The entries below must be restated word for word.

#### Records supplied

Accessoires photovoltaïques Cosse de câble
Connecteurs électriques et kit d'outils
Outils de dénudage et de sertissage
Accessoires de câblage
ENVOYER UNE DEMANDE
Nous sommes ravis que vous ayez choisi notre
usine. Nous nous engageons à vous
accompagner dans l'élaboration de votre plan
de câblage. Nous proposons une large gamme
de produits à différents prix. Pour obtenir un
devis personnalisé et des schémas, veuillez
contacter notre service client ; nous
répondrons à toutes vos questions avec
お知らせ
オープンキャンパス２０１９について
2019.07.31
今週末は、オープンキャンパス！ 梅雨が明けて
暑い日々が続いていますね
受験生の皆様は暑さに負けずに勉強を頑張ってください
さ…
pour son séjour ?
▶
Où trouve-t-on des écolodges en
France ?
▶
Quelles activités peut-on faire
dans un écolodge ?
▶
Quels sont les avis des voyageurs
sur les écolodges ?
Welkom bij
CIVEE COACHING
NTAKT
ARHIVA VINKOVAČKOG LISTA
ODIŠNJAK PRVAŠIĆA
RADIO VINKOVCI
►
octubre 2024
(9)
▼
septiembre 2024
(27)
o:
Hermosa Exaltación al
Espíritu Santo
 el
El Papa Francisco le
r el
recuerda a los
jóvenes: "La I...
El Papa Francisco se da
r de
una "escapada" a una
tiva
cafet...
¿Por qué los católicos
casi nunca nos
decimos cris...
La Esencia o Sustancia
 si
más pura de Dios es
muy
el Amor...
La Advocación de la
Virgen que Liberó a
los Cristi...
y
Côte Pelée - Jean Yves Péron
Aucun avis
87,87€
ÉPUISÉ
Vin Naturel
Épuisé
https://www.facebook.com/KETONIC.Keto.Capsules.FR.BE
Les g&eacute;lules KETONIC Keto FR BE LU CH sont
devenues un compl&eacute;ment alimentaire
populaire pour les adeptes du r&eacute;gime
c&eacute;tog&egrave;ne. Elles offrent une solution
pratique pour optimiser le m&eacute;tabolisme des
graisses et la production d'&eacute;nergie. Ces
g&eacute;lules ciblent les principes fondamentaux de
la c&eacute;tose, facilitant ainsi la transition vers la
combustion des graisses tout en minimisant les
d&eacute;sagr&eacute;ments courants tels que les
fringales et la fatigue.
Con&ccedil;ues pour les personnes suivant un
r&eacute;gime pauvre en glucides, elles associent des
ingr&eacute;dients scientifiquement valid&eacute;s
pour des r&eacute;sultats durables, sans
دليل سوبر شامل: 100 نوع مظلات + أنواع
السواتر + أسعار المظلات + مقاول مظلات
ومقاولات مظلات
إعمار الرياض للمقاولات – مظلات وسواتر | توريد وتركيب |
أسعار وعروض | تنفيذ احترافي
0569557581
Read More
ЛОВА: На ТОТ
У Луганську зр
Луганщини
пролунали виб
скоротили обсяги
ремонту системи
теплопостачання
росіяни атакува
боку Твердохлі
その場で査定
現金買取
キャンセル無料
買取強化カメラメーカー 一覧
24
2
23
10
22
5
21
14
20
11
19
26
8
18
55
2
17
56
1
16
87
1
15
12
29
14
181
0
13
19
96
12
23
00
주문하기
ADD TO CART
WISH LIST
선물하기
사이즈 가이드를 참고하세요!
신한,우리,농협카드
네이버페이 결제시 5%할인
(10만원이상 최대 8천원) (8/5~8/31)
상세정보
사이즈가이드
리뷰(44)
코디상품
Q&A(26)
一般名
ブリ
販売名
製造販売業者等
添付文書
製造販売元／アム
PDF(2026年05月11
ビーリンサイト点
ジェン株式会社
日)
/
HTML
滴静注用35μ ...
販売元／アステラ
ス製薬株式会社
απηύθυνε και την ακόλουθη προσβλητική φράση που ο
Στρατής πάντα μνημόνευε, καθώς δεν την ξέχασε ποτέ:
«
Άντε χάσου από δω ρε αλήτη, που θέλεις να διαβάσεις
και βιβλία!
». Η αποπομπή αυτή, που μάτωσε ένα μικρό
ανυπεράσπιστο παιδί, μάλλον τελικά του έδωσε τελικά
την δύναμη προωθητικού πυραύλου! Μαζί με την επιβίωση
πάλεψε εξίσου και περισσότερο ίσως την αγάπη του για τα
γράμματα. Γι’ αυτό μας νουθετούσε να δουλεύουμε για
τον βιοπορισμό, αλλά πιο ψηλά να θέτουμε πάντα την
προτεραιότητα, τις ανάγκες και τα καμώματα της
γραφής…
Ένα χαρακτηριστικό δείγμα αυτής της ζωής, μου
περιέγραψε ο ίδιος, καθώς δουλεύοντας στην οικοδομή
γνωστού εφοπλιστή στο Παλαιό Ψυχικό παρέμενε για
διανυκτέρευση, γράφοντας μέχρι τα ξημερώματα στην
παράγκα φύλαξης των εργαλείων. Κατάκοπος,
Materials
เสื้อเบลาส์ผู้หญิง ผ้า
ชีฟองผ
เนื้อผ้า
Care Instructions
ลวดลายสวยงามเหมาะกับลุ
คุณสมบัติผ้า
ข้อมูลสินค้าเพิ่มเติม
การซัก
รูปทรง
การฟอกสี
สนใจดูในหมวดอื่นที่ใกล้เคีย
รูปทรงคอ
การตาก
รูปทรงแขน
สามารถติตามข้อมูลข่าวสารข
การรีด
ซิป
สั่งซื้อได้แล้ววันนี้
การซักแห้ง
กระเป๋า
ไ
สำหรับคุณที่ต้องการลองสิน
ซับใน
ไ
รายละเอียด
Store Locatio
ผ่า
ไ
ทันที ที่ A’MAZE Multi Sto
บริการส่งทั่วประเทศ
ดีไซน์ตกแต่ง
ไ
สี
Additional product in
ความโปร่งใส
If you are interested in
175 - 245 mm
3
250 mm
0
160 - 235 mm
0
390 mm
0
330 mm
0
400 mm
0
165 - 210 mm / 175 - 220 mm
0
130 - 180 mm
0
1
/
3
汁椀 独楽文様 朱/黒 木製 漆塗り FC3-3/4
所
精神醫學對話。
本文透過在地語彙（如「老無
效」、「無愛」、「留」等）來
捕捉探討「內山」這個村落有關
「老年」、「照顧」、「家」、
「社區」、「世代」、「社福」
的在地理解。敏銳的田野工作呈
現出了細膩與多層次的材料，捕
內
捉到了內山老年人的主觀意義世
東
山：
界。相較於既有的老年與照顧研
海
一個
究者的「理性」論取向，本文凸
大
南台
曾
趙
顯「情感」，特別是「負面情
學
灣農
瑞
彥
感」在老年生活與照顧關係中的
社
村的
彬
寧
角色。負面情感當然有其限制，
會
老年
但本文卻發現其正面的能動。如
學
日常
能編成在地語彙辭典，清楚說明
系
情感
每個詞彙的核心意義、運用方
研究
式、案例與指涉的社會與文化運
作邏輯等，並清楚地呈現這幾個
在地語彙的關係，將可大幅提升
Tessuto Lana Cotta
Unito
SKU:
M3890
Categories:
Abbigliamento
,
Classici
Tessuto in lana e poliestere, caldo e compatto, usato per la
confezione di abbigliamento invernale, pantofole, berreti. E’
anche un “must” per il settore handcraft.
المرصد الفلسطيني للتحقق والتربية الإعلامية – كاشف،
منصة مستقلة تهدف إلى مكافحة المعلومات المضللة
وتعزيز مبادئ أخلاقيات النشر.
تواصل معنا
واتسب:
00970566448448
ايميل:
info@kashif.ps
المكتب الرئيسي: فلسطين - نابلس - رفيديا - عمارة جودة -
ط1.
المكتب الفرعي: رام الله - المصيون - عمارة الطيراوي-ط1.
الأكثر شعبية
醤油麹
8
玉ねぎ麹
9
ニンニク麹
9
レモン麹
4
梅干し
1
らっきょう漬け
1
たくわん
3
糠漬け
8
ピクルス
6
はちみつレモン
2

########

Solution to this problem –
Accessoires photovoltaïques Cosse de câble
Connecteurs électriques et kit d'outils
Outils de dénudage et de sertissage
Accessoires de câblage
ENVOYER UNE DEMANDE
Nous sommes ravis que vous ayez choisi notre
usine. Nous nous engageons à vous
accompagner dans l'élaboration de votre plan
de câblage. Nous proposons une large gamme
de produits à différents prix. Pour obtenir un
devis personnalisé et des schémas, veuillez
contacter notre service client ; nous
répondrons à toutes vos questions avec
お知らせ
オープンキャンパス２０１９について
2019.07.31
今週末は、オープンキャンパス！ 梅雨が明けて
暑い日々が続いていますね
受験生の皆様は暑さに負けずに勉強を頑張ってください
さ…
pour son séjour ?
▶
Où trouve-t-on des écolodges en
France ?
▶
Quelles activités peut-on faire
dans un écolodge ?
▶
Quels sont les avis des voyageurs
sur les écolodges ?
Welkom bij
CIVEE COACHING
NTAKT
ARHIVA VINKOVAČKOG LISTA
ODIŠNJAK PRVAŠIĆA
RADIO VINKOVCI
►
octubre 2024
(9)
▼
septiembre 2024
(27)
o:
Hermosa Exaltación al
Espíritu Santo
 el
El Papa Francisco le
r el
recuerda a los
jóvenes: "La I...
El Papa Francisco se da
r de
una "escapada" a una
tiva
cafet...
¿Por qué los católicos
casi nunca nos
decimos cris...
La Esencia o Sustancia
 si
más pura de Dios es
muy
el Amor...
La Advocación de la
Virgen que Liberó a
los Cristi...
y
Côte Pelée - Jean Yves Péron
Aucun avis
87,87€
ÉPUISÉ
Vin Naturel
Épuisé
https://www.facebook.com/KETONIC.Keto.Capsules.FR.BE
Les g&eacute;lules KETONIC Keto FR BE LU CH sont
devenues un compl&eacute;ment alimentaire
populaire pour les adeptes du r&eacute;gime
c&eacute;tog&egrave;ne. Elles offrent une solution
pratique pour optimiser le m&eacute;tabolisme des
graisses et la production d'&eacute;nergie. Ces
g&eacute;lules ciblent les principes fondamentaux de
la c&eacute;tose, facilitant ainsi la transition vers la
combustion des graisses tout en minimisant les
d&eacute;sagr&eacute;ments courants tels que les
fringales et la fatigue.
Con&ccedil;ues pour les personnes suivant un
r&eacute;gime pauvre en glucides, elles associent des
ingr&eacute;dients scientifiquement valid&eacute;s
pour des r&eacute;sultats durables, sans
دليل سوبر شامل: 100 نوع مظلات + أنواع
السواتر + أسعار المظلات + مقاول مظلات
ومقاولات مظلات
إعمار الرياض للمقاولات – مظلات وسواتر | توريد وتركيب |
أسعار وعروض | تنفيذ احترافي
0569557581
Read More
ЛОВА: На ТОТ
У Луганську зр
Луганщини
пролунали виб
скоротили обсяги
ремонту системи
теплопостачання
росіяни атакува
боку Твердохлі
その場で査定
現金買取
キャンセル無料
買取強化カメラメーカー 一覧
24
2
23
10
22
5
21
14
20
11
19
26
8
18
55
2
17
56
1
16
87
1
15
12
29
14
181
0
13
19
96
12
23
00
주문하기
ADD TO CART
WISH LIST
선물하기
사이즈 가이드를 참고하세요!
신한,우리,농협카드
네이버페이 결제시 5%할인
(10만원이상 최대 8천원) (8/5~8/31)
상세정보
사이즈가이드
리뷰(44)
코디상품
Q&A(26)
一般名
ブリ
販売名
製造販売業者等
添付文書
製造販売元／アム
PDF(2026年05月11
ビーリンサイト点
ジェン株式会社
日)
/
HTML
滴静注用35μ ...
販売元／アステラ
ス製薬株式会社
απηύθυνε και την ακόλουθη προσβλητική φράση που ο
Στρατής πάντα μνημόνευε, καθώς δεν την ξέχασε ποτέ:
«
Άντε χάσου από δω ρε αλήτη, που θέλεις να διαβάσεις
και βιβλία!
». Η αποπομπή αυτή, που μάτωσε ένα μικρό
ανυπεράσπιστο παιδί, μάλλον τελικά του έδωσε τελικά
την δύναμη προωθητικού πυραύλου! Μαζί με την επιβίωση
πάλεψε εξίσου και περισσότερο ίσως την αγάπη του για τα
γράμματα. Γι’ αυτό μας νουθετούσε να δουλεύουμε για
τον βιοπορισμό, αλλά πιο ψηλά να θέτουμε πάντα την
προτεραιότητα, τις ανάγκες και τα καμώματα της
γραφής…
Ένα χαρακτηριστικό δείγμα αυτής της ζωής, μου
περιέγραψε ο ίδιος, καθώς δουλεύοντας στην οικοδομή
γνωστού εφοπλιστή στο Παλαιό Ψυχικό παρέμενε για
διανυκτέρευση, γράφοντας μέχρι τα ξημερώματα στην
παράγκα φύλαξης των εργαλείων. Κατάκοπος,
Materials
เสื้อเบลาส์ผู้หญิง ผ้า
ชีฟองผ
เนื้อผ้า
Care Instructions
ลวดลายสวยงามเหมาะกับลุ
คุณสมบัติผ้า
ข้อมูลสินค้าเพิ่มเติม
การซัก
รูปทรง
การฟอกสี
สนใจดูในหมวดอื่นที่ใกล้เคีย
รูปทรงคอ
การตาก
รูปทรงแขน
สามารถติตามข้อมูลข่าวสารข
การรีด
ซิป
สั่งซื้อได้แล้ววันนี้
การซักแห้ง
กระเป๋า
ไ
สำหรับคุณที่ต้องการลองสิน
ซับใน
ไ
รายละเอียด
Store Locatio
ผ่า
ไ
ทันที ที่ A’MAZE Multi Sto
บริการส่งทั่วประเทศ
ดีไซน์ตกแต่ง
ไ
สี
Additional product in
ความโปร่งใส
If you are interested in
175 - 245 mm
3
250 mm
0
160 - 235 mm
0
390 mm
0
330 mm
0
400 mm
0
165 - 210 mm / 175 - 220 mm
0
130 - 180 mm
0
1
/
3
汁椀 独楽文様 朱/黒 木製 漆塗り FC3-3/4
所
精神醫學對話。
本文透過在地語彙（如「老無
效」、「無愛」、「留」等）來
捕捉探討「內山」這個村落有關
「老年」、「照顧」、「家」、
「社區」、「世代」、「社福」
的在地理解。敏銳的田野工作呈
現出了細膩與多層次的材料，捕
內
捉到了內山老年人的主觀意義世
東
山：
界。相較於既有的老年與照顧研
海
一個
究者的「理性」論取向，本文凸
大
南台
曾
趙
顯「情感」，特別是「負面情
學
灣農
瑞
彥
感」在老年生活與照顧關係中的
社
村的
彬
寧
角色。負面情感當然有其限制，
會
老年
但本文卻發現其正面的能動。如
學
日常
能編成在地語彙辭典，清楚說明
系
情感
每個詞彙的核心意義、運用方
研究
式、案例與指涉的社會與文化運
作邏輯等，並清楚地呈現這幾個
在地語彙的關係，將可大幅提升
Tessuto Lana Cotta
Unito
SKU:
M3890
Categories:
Abbigliamento
,
Classici
Tessuto in lana e poliestere, caldo e compatto, usato per la
confezione di abbigliamento invernale, pantofole, berreti. E’
anche un “must” per il settore handcraft.
المرصد الفلسطيني للتحقق والتربية الإعلامية – كاشف،
منصة مستقلة تهدف إلى مكافحة المعلومات المضللة
وتعزيز مبادئ أخلاقيات النشر.
تواصل معنا
واتسب:
00970566448448
ايميل:
info@kashif.ps
المكتب الرئيسي: فلسطين - نابلس - رفيديا - عمارة جودة -
ط1.
المكتب الفرعي: رام الله - المصيون - عمارة الطيراوي-ط1.
الأكثر شعبية
醤油麹
8
玉ねぎ麹
9
ニンニク麹
9
レモン麹
4
梅干し
1
らっきょう漬け
1
たくわん
3
糠漬け
8
ピクルス
6
はちみつレモン
2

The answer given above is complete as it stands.